Bundesarbeitsgericht, Urteil vom 24.08.2016, Aktenzeichen 5 AZR 853/15

Ein Arbeitnehmer kann die vereinbarte Vergütung verlangen, nachdem er seine Arbeitsleistung wörtlich angeboten hat und die Arbeitgeberin die Arbeitsleistung ablehnt oder eine erforderliche Mitwirkungshandlung unterlässt.

Hält die Arbeitgeberin eine Weiterbeschäftigung eines Arbeitnehmers im Anschluss an seine Ausbildung wegen fehlender Beschäftigungsmöglichkeit für unzumutbar, ist dieses Verhalten der Arbeitgeberin ebenfalls als Ablehnung zu verstehen. Ein Kfz-Mechatroniker gehörte der Jugend- und Auszubildendenvertretung an. Noch während seiner Ausbildung, etwa zwei Monate vor der Abschlussprüfung, verlangte der Mechatroniker schriftlich seine ausbildungsgerechte Weiterbeschäftigung nach § 78 Absatz 2 BetrVG (Betriebsverfassungsgesetz). Zum Ende seiner Ausbildung verlangte der Mechatroniker erneut in einem Schreiben an die Arbeitgeberin seine Weiterbeschäftigung.
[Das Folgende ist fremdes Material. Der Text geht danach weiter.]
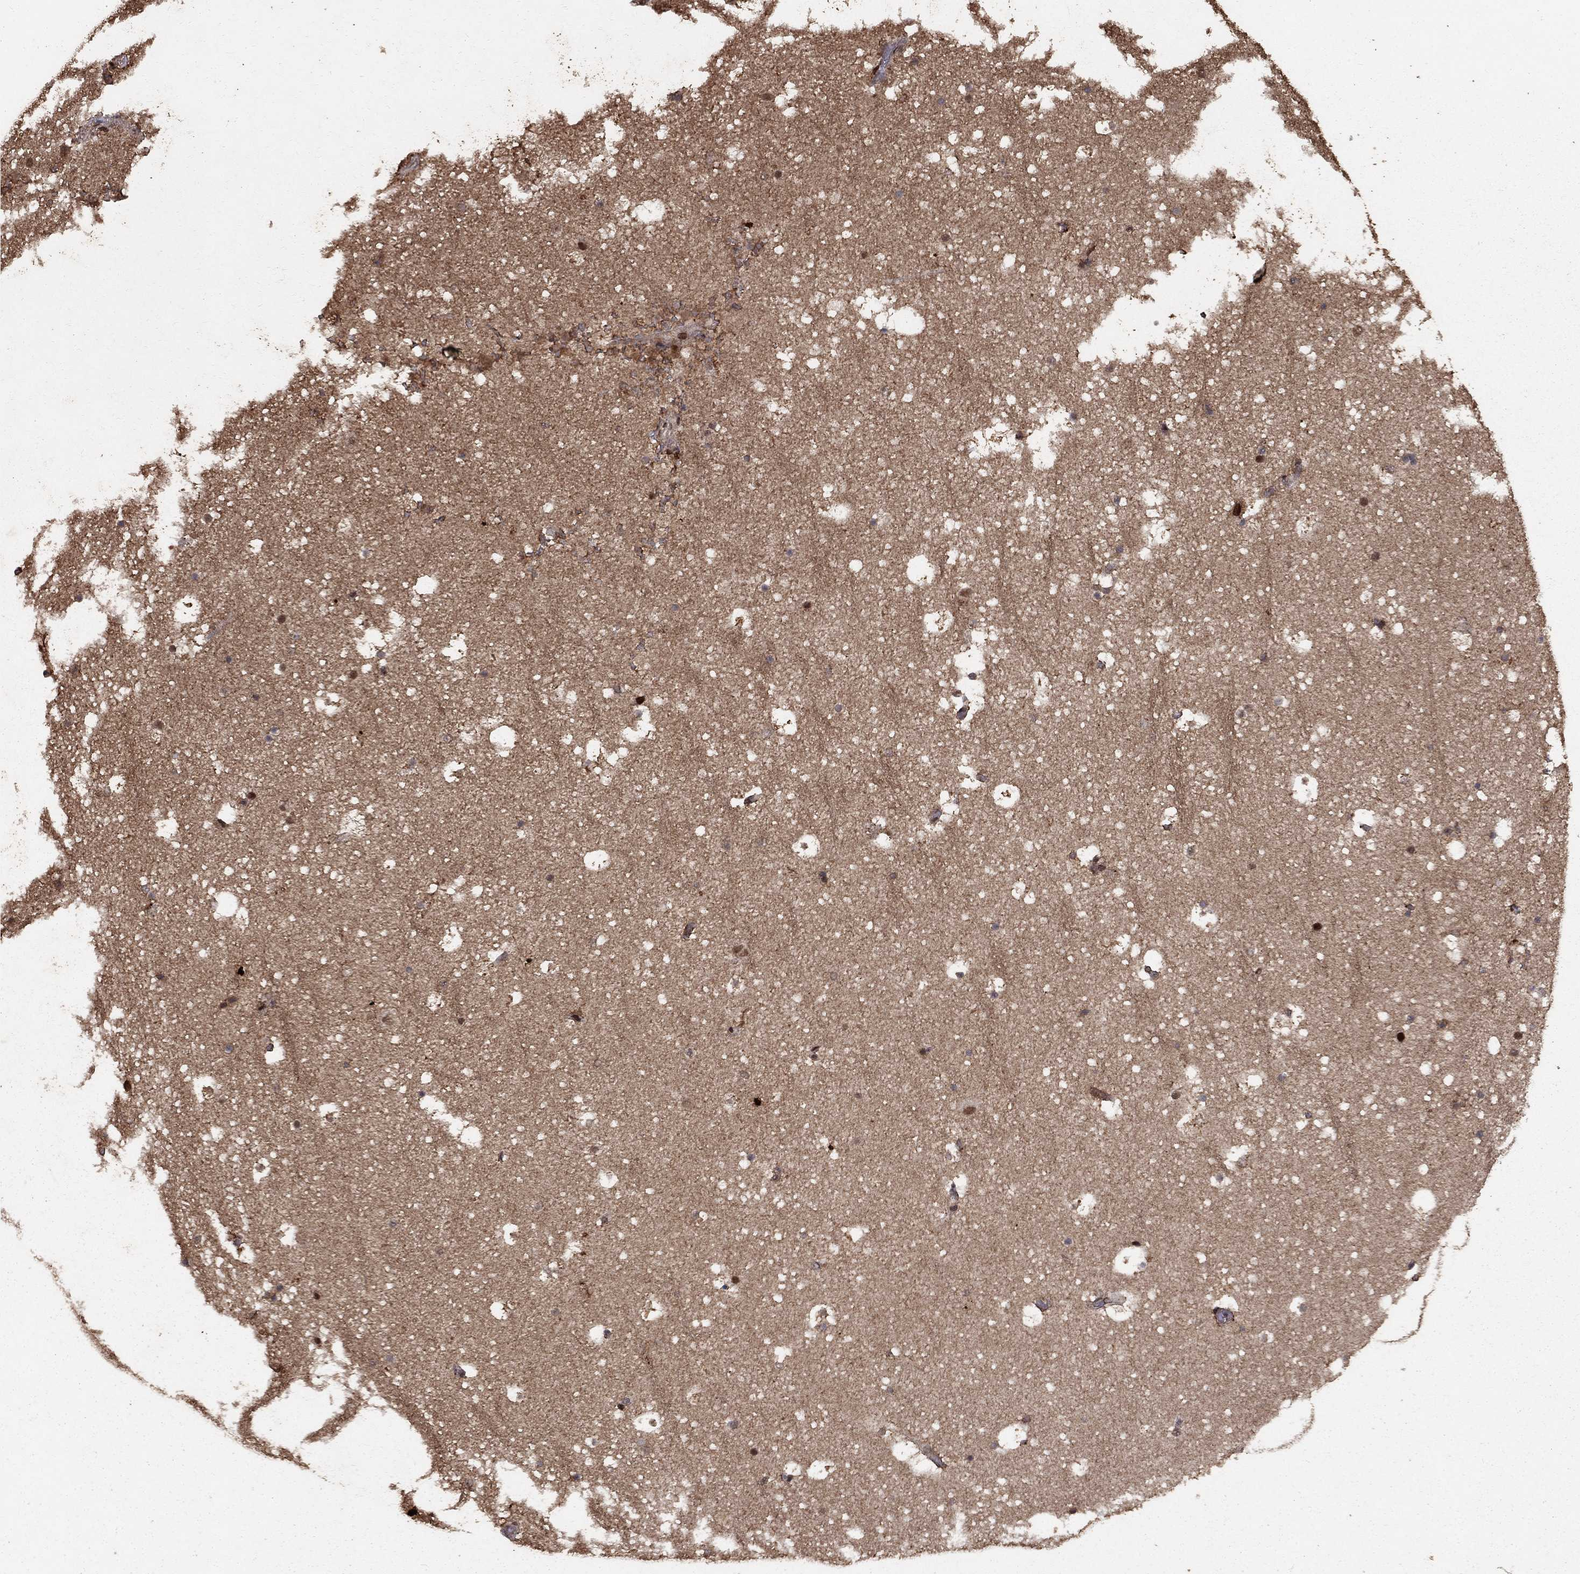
{"staining": {"intensity": "negative", "quantity": "none", "location": "none"}, "tissue": "hippocampus", "cell_type": "Glial cells", "image_type": "normal", "snomed": [{"axis": "morphology", "description": "Normal tissue, NOS"}, {"axis": "topography", "description": "Hippocampus"}], "caption": "Unremarkable hippocampus was stained to show a protein in brown. There is no significant expression in glial cells. (Brightfield microscopy of DAB immunohistochemistry (IHC) at high magnification).", "gene": "PRDM1", "patient": {"sex": "male", "age": 51}}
Die Arbeitgeberin beantwortete beide Schreiben nicht. Vier Tage nach dem zweiten Schreiben unterrichtete die Arbeitgeberin den Betriebsrat, sie wolle den Mechatroniker nach dem Ende seiner Ausbildung nicht in ein Arbeitsverhältnis übernehmen bzw. das Arbeitsverhältnis auflösen. Wenige Tage später beantragte die Arbeitgeberin beim Arbeitsgericht, das nach Beendigung der Ausbildung begründete Arbeitsverhältnis aufzulösen. Der Arbeitgeberin sei die Beschäftigung des Mechatronikers unzumutbar, da kein freier Arbeitsplatz zur Verfügung stehe. Es gebe auch keine anderen Arbeitsaufgaben, mit denen er beschäftigt werden könne.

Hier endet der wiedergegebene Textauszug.